→ **PROVIDED PASSAGE**:
•••
Product (and other methods) could divide+conquer

[ChrisJefferson]

At the moment, product is defined in the "obvious way", repeatedly multiplying along the list. This can be very slow in some cases, for example:

gap> f := FreeGroup(1);
gap> l := ListWithIdenticalEntries(100000, f.1);;
gap> Product(l);;
gap> time;
3465

If we use a divide-and-conquer technique, using the fact * is commutative, performance is much improved. Here is a simple implementation.

prod := function(l)
    local r, ret;
    r := l;
    while Length(r) > 8 do
        ret := List([1..Int(Length(r)/2)],
                             x -> r[x*2-1] * r[x*2]);
      if Length(r) mod 2 = 1 then
            Add(ret, r[Length(r)]);
        fi;
        r := ret;
    od;
    return Product(r);
end;

gap> prod(l);;
gap> time;
113

My main thought is, is it reasonable, and possible, to add this behaviour to Product? I'm tempted to try adding it and see what breaks. Does anyone have any good examples of non-associative products?

[stevelinton]

If we use a divide-and-conquer technique, using the fact * is commutative, performance is much improved.

I think you mean associative here. As you use it later. The obvious examples of non-associativity and Lie algebra elements, and more generally elements of algebras given by structure constant tables, but there are plenty of other things in packages. The question I guess is whether people would use Product for such objects expecting the result to be the left-normed product. A more difficult example is floats, which are non-associative if you care about rounding errors.

The documentation of Product does not specify the order of operations, so one could argue that the divide-and-conquer implementation is just as correct as the current implementation. What do people feel about this? We could just clarify in the documentation that order of multiplication is not defined, and pehaps add LeftNormedProduct for which it is defined.

The simple and logical thing to do is to install the divide-and-conquer method for IsAssociativeElementCollection. Unfortunately this would run afoul of the special short-cut for plain lists which exists precisely to avoid having to check the type of every element of the list before starting. At the cost of making an ugly piece of code uglier, one could check for lists that know they are homogeneous in which case IsAssociativeElementCollection is quick to check. Perhaps more appealing would be to just check for lists of internal cyclotomics (T_PLIST_CYC) which would capture the case above. For lists of permutations or matrices over finite fields, for instance, divide-and-conquer doesn't gain anything anyway.

[frankluebeck]

On Mon, Mar 21, 2016 at 04:05:32AM -0700, Steve Linton wrote:

The documentation of Product does not specify the order of operations, so one could argue that the divide-and-conquer implementation is just as correct as the current implementation. What do people feel about this? We could just clarify in the documentation that order of multiplication is not defined, and pehaps add LeftNormedProduct for which it is defined.
•••
→ **DATA EXCERPTS**:

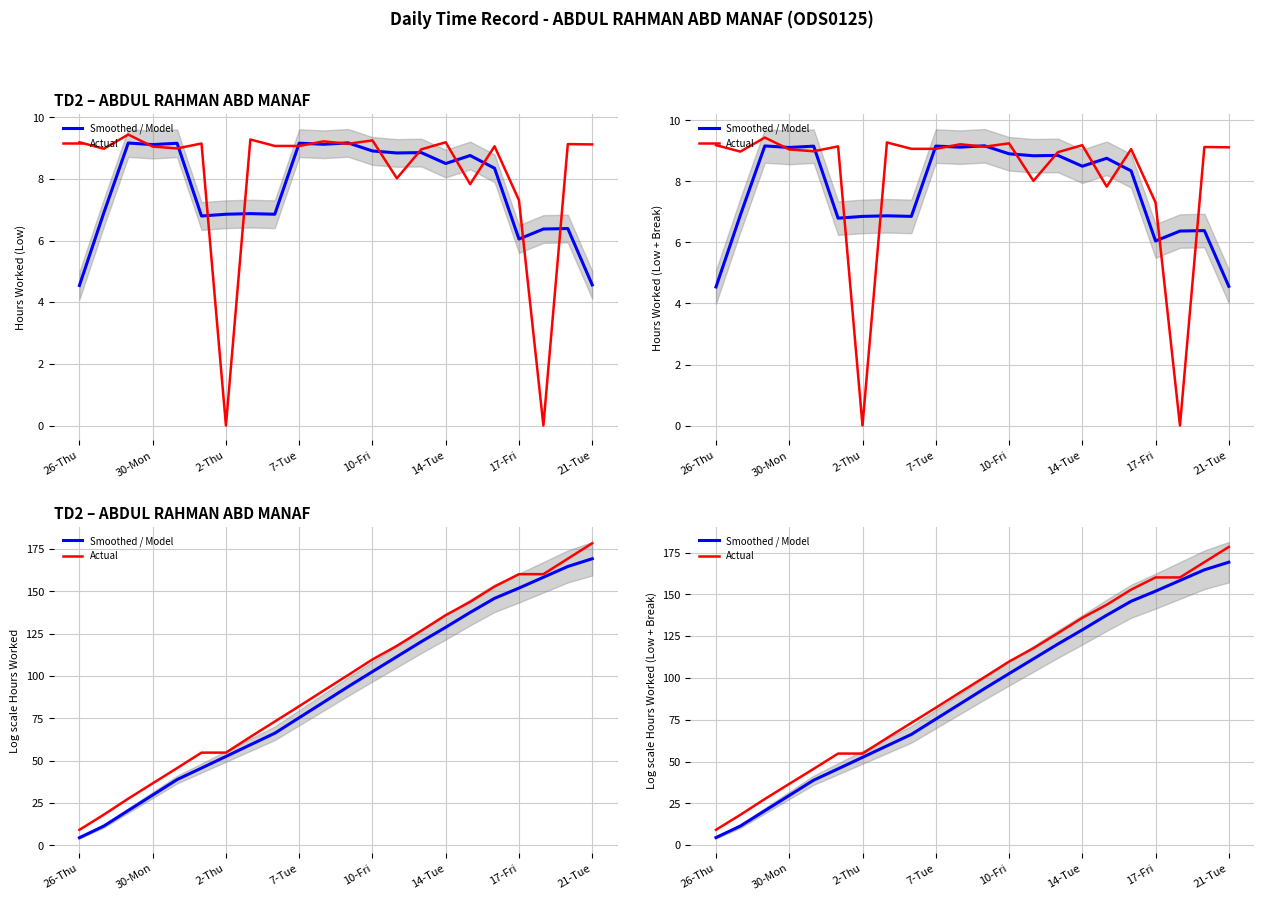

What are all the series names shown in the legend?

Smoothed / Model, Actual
•••
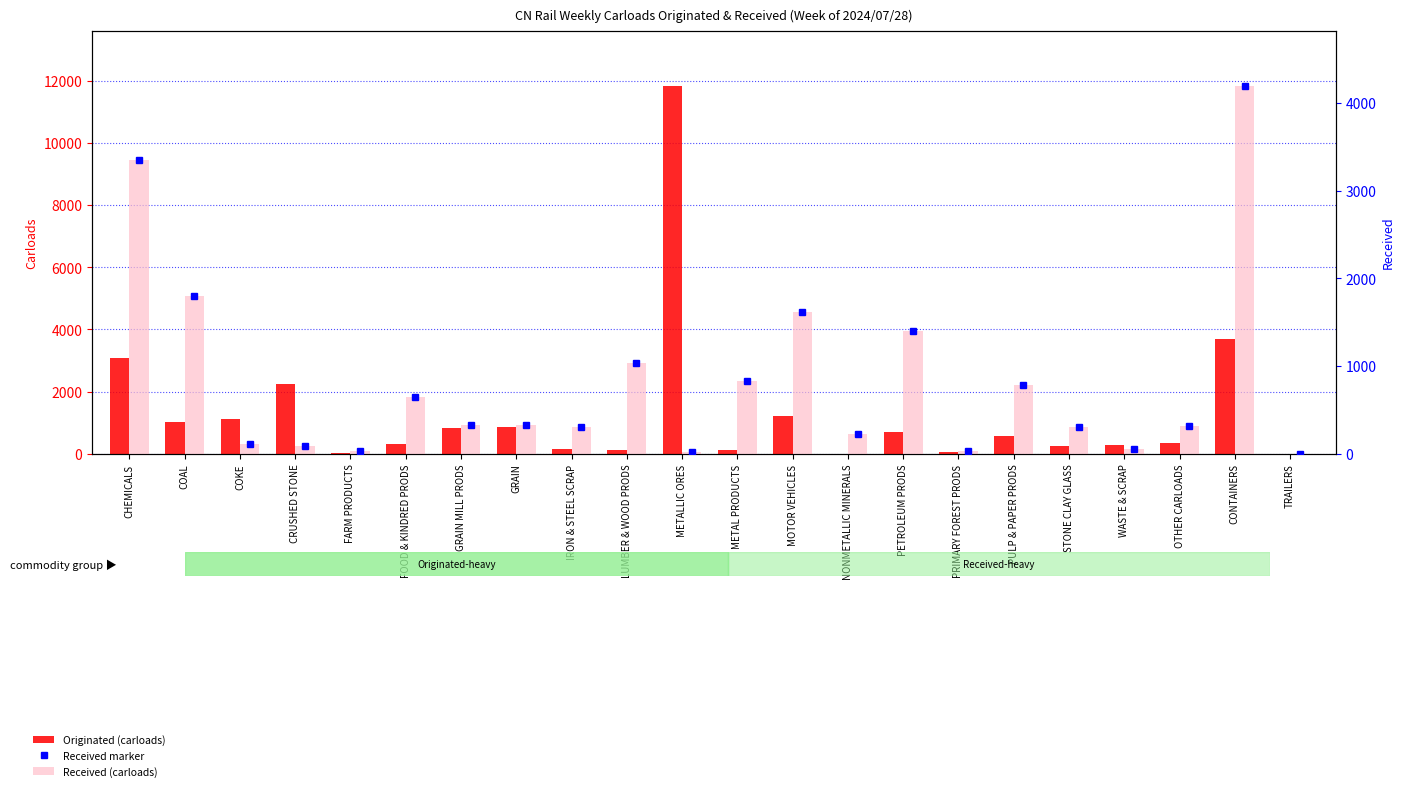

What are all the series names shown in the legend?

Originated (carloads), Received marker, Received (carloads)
•••
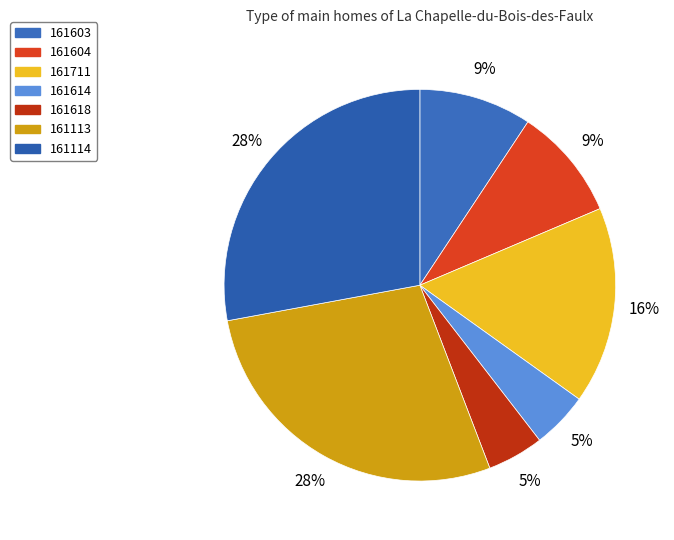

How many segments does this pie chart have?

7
•••
→ **WORK TO COMPLETE**: Write out the passage of the thread about speeding up Product word for word, starting at "gap> prod(l);;" and ending at "of non-associative products?". The records were taken from a different source.

→ **TASK RESPONSE**:
gap> prod(l);;
gap> time;
113

My main thought is, is it reasonable, and possible, to add this behaviour to Product? I'm tempted to try adding it and see what breaks. Does anyone have any good examples of non-associative products?